Il lavoro di Nan Goldin è strettamente legato alla sua vita personale, come se fosse un diario, ha scritto il New York Times. Le sue immagini hanno raccontato momenti privati di amici e persone che frequentava attraverso uno stile intimo e diretto, seguendoli nei bar, nelle camere da letto, nelle strade. Tra loro prostitute, travestiti, drogati, persone emarginate dalla società, ma tutte con un rapporto personale con la fotografa.
Goldin non ha mai frequentato una vera scuola di fotografia; il suo sguardo è sbocciato quando frequentava il liceo nel Massachusetts e ha cominciato a fotografare se stessa e le persone che conosceva. “Non ho avuto un’educazione formale, ma la scuola mi ha insegnato a stare in relazione con le persone”, racconta l’artista.

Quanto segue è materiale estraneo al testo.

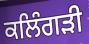
ਕਲਿੰਗੜੀ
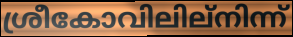
ശ്രീകോവിലില്നിന്ന്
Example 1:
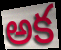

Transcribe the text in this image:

అక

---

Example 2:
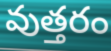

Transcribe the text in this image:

వుత్తరం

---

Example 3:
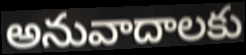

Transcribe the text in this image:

అనువాదాలకు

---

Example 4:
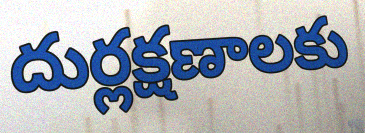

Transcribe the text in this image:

దుర్లక్షణాలకు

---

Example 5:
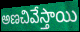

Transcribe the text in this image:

అణచివేస్తాయి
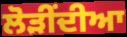
ਲੋੜੀਂਦੀਆ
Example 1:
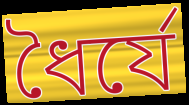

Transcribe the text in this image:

ধৈর্যে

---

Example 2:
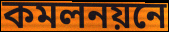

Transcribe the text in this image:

কমলনয়নে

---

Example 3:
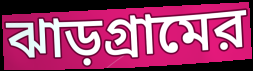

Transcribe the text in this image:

ঝাড়গ্রামের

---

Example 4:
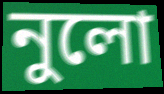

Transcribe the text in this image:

নুলো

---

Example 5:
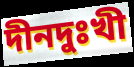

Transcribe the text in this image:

দীনদুঃখী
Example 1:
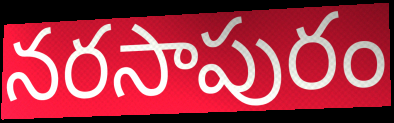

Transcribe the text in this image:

E a quindici anni ebbe la sua prima mostra, a Boston, con un lavoro dedicato alle drag queens che frequentava in quel periodo.
La galleria Guido Costa Projects di Torino ospita, fino al 24 ottobre 2015, una mostra che parte da queste prime immagini, scattate all’inizio degli anni settanta, fino a quelle che l’autrice ha realizzato nell’arco di trent’anni, tra cui molte inedite.
Per la scelta dei soggetti, Goldin fu paragonata a Diane Arbus, ma a questa considerazione l’artista risponde che a differenza di Arbus, che ha ritratto le drag queen come uomini, lei ha sempre cercato di rispettarle: “Non sono uomini e nemmeno donne, sono un’altra specie”, afferma.
Il suo sguardo dall’interno ha dato vita a un nuovo genere fotografico, ha scritto la giornalista statunitense Lynne Tillman: “Le sue immagini sono lo specchio di se stessa e del mondo in cui ha vissuto”.